研究課題
全国の小児科医からの依頼を受けて原因不明の精神運動発達遅滞患者に対する先天性グリコシル化異常症CDGのスクリーニングを継続した。平成25年度は84件を分析し、7家系(N型5家系、ムチン型2家系)に糖鎖構造異常を見出した。これらのうちN型糖鎖の2家系については、他機関において遺伝子解析による遺伝子同定が完了した。また、国内機関(鳥取大)から5検体、ドイツ・ミュンスター大から40検体の確認分析依頼を受けてCDGに関する国内外の機関連携強化に取り組んだ。さらに、分析法の改良に取り組んだ。患者血清から免疫アフィニティ法によって精製したトランスフェリン(80kDa)をそのままエレクトロスプレイイオン化飛行時間型質量分析計で分析できるよう、トラップカラムを用いる液体クロマトグラフィー質量分析法を構築した。これにより数マイクロリットルの患者血清を用いて分析を10分で完了できるようになった。この新しい分析法は十分な分解能をもっているので、Nアセチルノイラミン酸(残基質量291 Da)1残基の脱離を正確に同定できる。従来、残基単位の変化を検出するには糖ペプチドを試料とする方法を用いていたが、この新しい方法によってワークフローを大幅に簡略化でき、過年度に開発したアポリポ蛋白C3のムチン型糖鎖を解析する方法と本法の組み合わせがCDGスクリーニング分析法の完成形である。ムチン型糖鎖のNアセチルノイラミン酸付加率およびN型糖鎖の付加率のそれぞれの正常値の設定が最後に残された問題で、最終年度である次年度に解決したい。
2: おおむね順調に進展している
先天性グリコシル化異常症の全体像解明の技術基盤整備が本研究の中心であり、N型とO型糖鎖解析法を確立できたことから全体として順調に進んでいるといえる。

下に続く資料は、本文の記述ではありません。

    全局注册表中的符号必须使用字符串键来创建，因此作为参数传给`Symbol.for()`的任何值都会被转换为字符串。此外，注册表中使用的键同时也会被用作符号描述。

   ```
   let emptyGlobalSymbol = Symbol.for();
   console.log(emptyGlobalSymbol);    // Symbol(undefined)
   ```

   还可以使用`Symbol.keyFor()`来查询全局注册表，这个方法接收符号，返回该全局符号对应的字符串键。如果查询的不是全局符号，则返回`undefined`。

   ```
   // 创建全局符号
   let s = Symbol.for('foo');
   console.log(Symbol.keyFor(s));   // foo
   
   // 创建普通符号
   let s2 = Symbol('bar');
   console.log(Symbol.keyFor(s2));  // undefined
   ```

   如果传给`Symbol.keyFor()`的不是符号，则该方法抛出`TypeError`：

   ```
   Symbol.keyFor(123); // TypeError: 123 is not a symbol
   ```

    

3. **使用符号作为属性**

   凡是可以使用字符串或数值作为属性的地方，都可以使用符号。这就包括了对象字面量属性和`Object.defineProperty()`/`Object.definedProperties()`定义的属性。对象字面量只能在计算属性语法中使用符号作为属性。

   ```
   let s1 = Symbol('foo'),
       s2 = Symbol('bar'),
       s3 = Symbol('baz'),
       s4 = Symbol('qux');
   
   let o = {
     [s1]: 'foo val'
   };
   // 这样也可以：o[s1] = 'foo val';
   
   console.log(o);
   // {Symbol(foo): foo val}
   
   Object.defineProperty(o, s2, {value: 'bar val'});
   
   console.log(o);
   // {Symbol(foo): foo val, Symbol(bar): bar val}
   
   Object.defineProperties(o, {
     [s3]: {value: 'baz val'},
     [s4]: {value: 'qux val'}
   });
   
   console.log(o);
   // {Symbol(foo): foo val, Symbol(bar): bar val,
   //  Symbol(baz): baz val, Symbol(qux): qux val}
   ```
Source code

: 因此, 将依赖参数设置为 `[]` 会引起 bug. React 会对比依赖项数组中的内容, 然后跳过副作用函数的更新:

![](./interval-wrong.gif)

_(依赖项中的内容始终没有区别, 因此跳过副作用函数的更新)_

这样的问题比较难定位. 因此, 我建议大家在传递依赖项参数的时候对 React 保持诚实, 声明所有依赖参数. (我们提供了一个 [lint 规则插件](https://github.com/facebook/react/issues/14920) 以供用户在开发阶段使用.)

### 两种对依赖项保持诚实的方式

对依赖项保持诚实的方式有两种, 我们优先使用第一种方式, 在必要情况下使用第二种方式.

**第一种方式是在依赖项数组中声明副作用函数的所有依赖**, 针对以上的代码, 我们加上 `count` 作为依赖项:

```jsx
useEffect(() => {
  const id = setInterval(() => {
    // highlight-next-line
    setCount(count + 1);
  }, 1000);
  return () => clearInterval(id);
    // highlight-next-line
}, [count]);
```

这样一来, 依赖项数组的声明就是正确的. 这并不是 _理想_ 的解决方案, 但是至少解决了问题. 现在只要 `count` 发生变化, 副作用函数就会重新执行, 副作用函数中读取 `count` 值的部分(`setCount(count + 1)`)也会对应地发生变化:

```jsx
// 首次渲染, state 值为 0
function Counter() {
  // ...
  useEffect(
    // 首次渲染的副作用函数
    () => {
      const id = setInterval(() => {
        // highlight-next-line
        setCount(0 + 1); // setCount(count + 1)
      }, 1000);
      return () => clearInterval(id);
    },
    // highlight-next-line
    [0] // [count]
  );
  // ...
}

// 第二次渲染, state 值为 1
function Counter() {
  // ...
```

CDGの全体像解明は一機関のみでできるものでないことから、これまで行ってきた内外機関との連携を継続し、また、この研究課題によって確立した新しい分析法を普及させる。また、分析結果の解釈を数値化できるよう、特に、N型糖鎖の付加率をもとめる方法を作る。N型とムチン型以外の糖鎖については、Oマンノース糖鎖の解析を、他機関との共同研究によって進めたい。